▶ Records shown
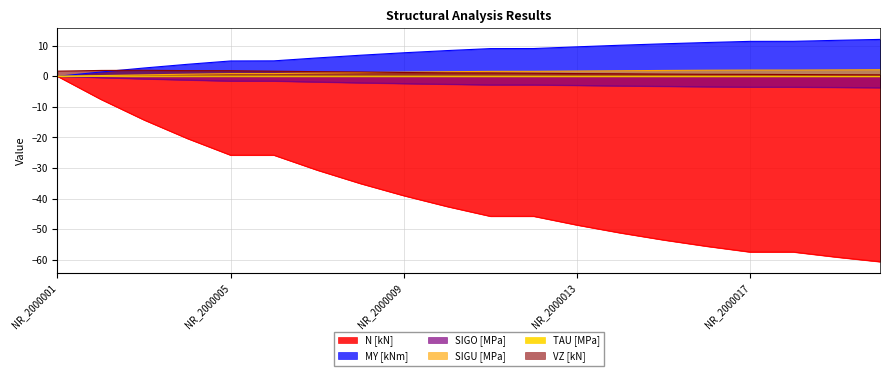

How many data points in VZ [kN] are less than 1?

8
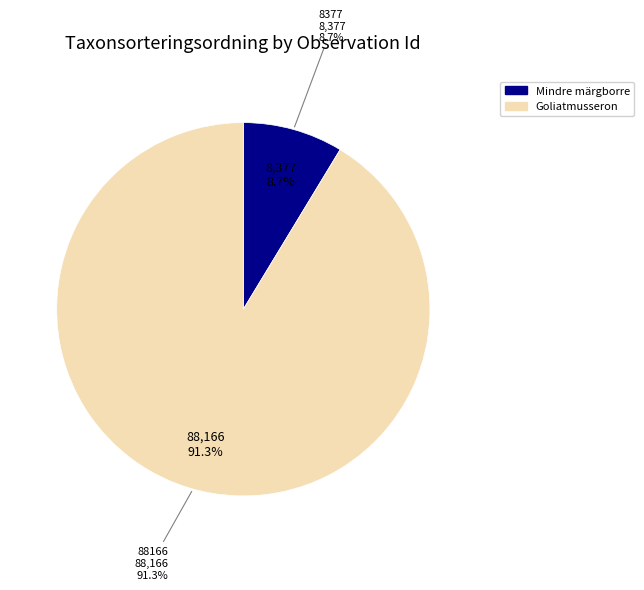

True or false: 111977935 accounts for 99% of the total.

False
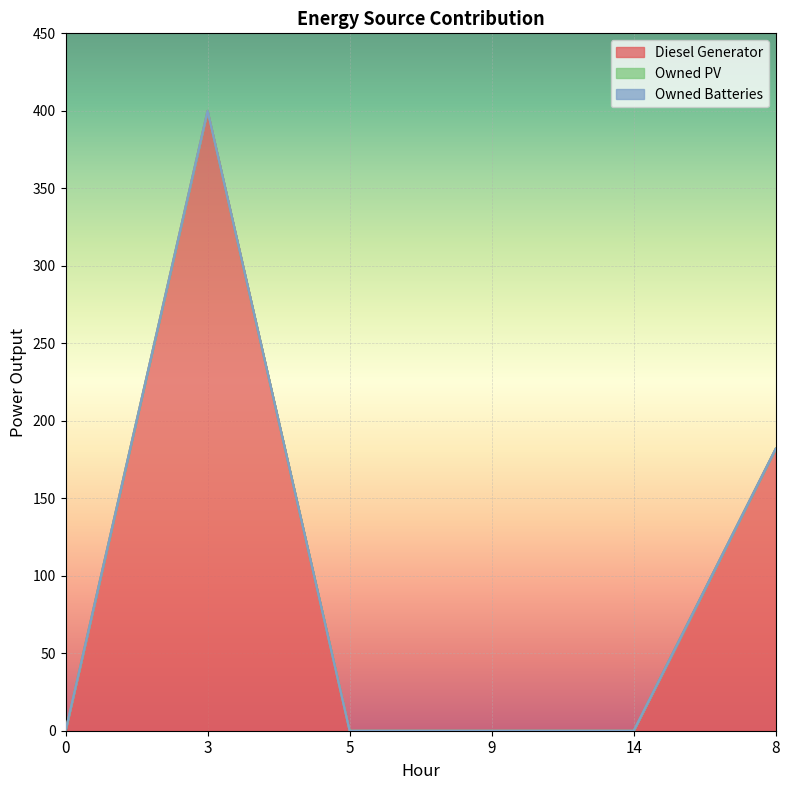

Which label corresponds to the largest value in the chart?

3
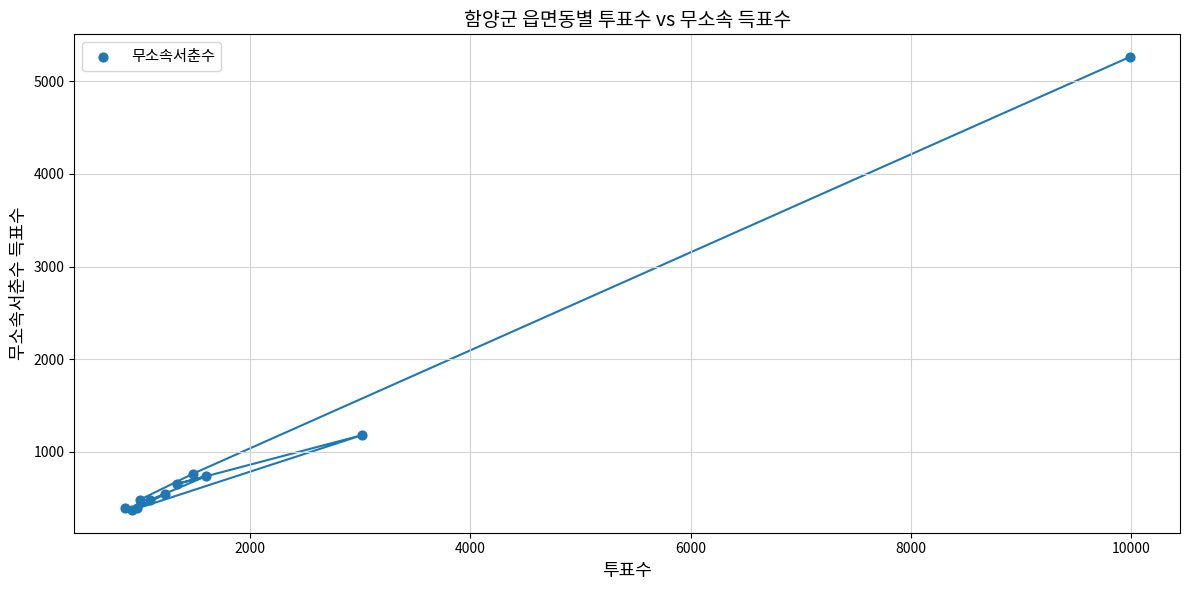

What Y value in the scatter plot is closest to 2817?

1182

▶ Directions
Copy the listing above word for word, leaving out the pictures.

▶ Response for this exercise
How many data points in VZ [kN] are less than 1?

8

True or false: 111977935 accounts for 99% of the total.

False

Which label corresponds to the largest value in the chart?

3

What Y value in the scatter plot is closest to 2817?

1182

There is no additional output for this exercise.